The Discovery of Multi Token Prediction in Gemma 4

Google's Large Language Model (LLM) Gemma 4 has recently been at the center of a significant discovery that has captured the attention of the tech community. It has emerged that the model originally integrated Multi Token Prediction (MTP) functionality, an advanced technique to accelerate the inference process. This revelation came after investigations by a user who, while using Gemma 4 via the LiteRT API on a Google Pixel 9 Android device, encountered errors related to "mtp weights being an incompatible tensor shape."

Further digging revealed additional MTP "prediction heads" within the LiteRT files, designed to facilitate speculative decoding and, consequently, achieve significantly faster outputs. This discovery has sparked a lively debate, as MTP is a highly desirable feature for optimizing LLM performance, particularly in contexts where latency and throughput are critical factors.

Technical Details and Google's Decision

Multi Token Prediction, often associated with speculative decoding, allows an LLM to predict multiple tokens simultaneously, rather than one at a time. This approach can drastically reduce the time required to generate responses, improving the overall efficiency of the model. The presence of these MTP structures in Gemma 4's LiteRT files suggests that the functionality was an integral part of the model's original design, intended to maximize generation speed.

Official confirmation came from a Google employee, who stated that Gemma 4 indeed possesses MTP, but that the functionality was "removed on purpose" with the goal of "ensuring compatibility and broad usability." This rationale, while understandable from a large-scale distribution perspective, has left a bitter taste for some in the community, who would have preferred a release of the model with all its capabilities enabled, especially considering the interest in performance on edge devices and in self-hosted environments.

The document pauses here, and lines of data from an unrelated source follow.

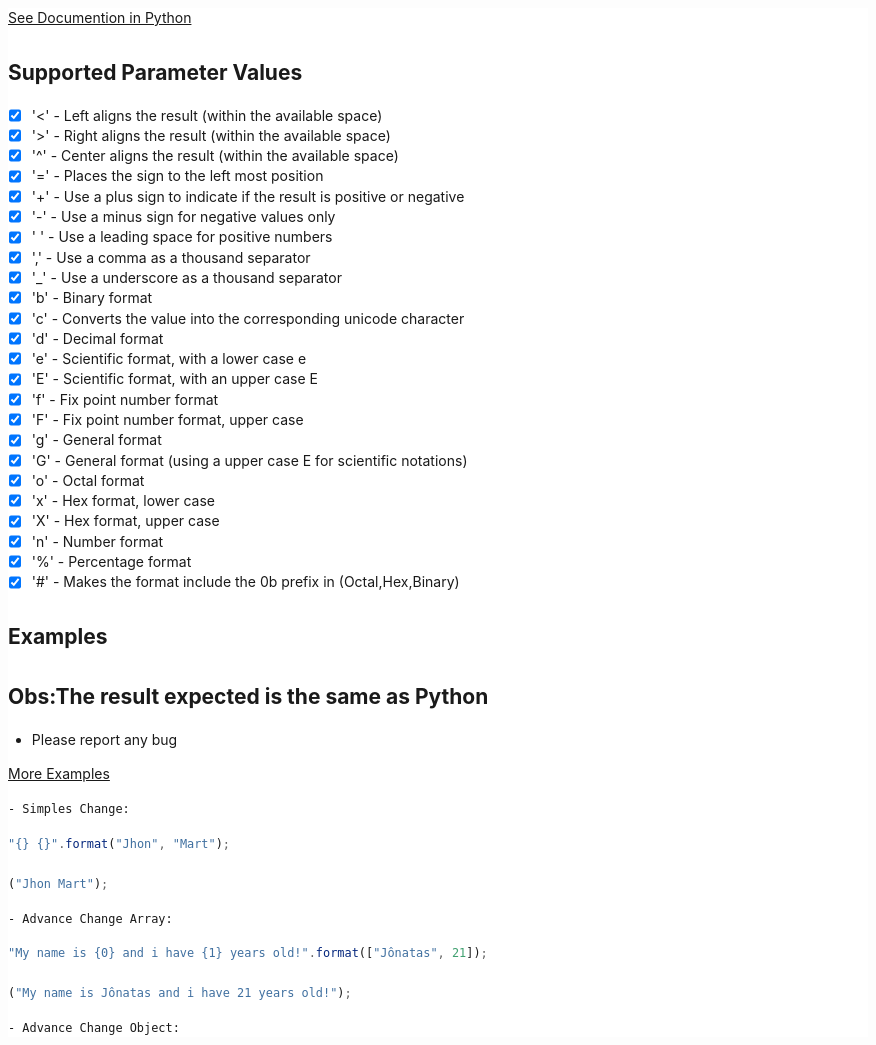 [See Documention in Python](https://pyformat.info/)

## Supported Parameter Values

- [x] '<' - Left aligns the result (within the available space)
- [x] '>' - Right aligns the result (within the available space)
- [x] '^' - Center aligns the result (within the available space)
- [x] '=' - Places the sign to the left most position
- [x] '+' - Use a plus sign to indicate if the result is positive or negative
- [x] '-' - Use a minus sign for negative values only
- [x] ' ' - Use a leading space for positive numbers
- [x] ',' - Use a comma as a thousand separator
- [x] '\_' - Use a underscore as a thousand separator
- [x] 'b' - Binary format
- [x] 'c' - Converts the value into the corresponding unicode character
- [x] 'd' - Decimal format
- [x] 'e' - Scientific format, with a lower case e
- [x] 'E' - Scientific format, with an upper case E
- [x] 'f' - Fix point number format
- [x] 'F' - Fix point number format, upper case
- [x] 'g' - General format
- [x] 'G' - General format (using a upper case E for scientific notations)
- [x] 'o' - Octal format
- [x] 'x' - Hex format, lower case
- [x] 'X' - Hex format, upper case
- [x] 'n' - Number format
- [x] '%' - Percentage format
- [x] '#' - Makes the format include the 0b prefix in (Octal,Hex,Binary)

## Examples

## **Obs:The result expected is the same as Python**

- Please report any bug

[More Examples](./Examples.md)

    - Simples Change:

```javascript
"{} {}".format("Jhon", "Mart");

("Jhon Mart");
```

    - Advance Change Array:

```javascript
"My name is {0} and i have {1} years old!".format(["Jônatas", 21]);

("My name is Jônatas and i have 21 years old!");
```

    - Advance Change Object:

Implications for On-Premise Deployment and Performance

The disabling of MTP in Gemma 4 raises important considerations for CTOs, DevOps leads, and infrastructure architects evaluating LLM deployment in on-premise, hybrid, or edge environments. Inference speed is a key factor in the Total Cost of Ownership (TCO) and operational efficiency. An MTP-enabled model could offer higher throughput and lower latency, reducing the need for more powerful hardware or a greater number of instances to handle the same workload.

For those operating in contexts where data sovereignty, compliance, or air-gapped environments are priorities, optimizing performance on local hardware is crucial. An LLM's ability to generate responses faster on a Google Pixel 9, for example, translates into lower power consumption and a better user experience. Google's choice to prioritize universal compatibility over native maximum performance introduces a trade-off that IT specialists must carefully consider when evaluating deployment options for their AI/LLM workloads.

Future Prospects and the Role of the Community

The discovery of hidden MTP in Gemma 4 has reignited debate within the community, with some speculating about the possibility of reverse engineering to extract the tensors and mathematical logic from the compute graph in LiteRT and re-enable the functionality. This approach, though complex, reflects the constant pursuit of optimization and customization that characterizes the LLM sector, especially for local deployments.

The drive for efficiency and maximization of performance on specific hardware, such as GPUs with limited VRAM or edge devices, remains a priority for many. The Gemma 4 case highlights how model design and release decisions can directly impact deployment strategies and TCO for businesses. The open source community continues to play a crucial role in exploring and unlocking the full potential of these models, pushing the boundaries of innovation even when advanced features are initially limited by the original providers.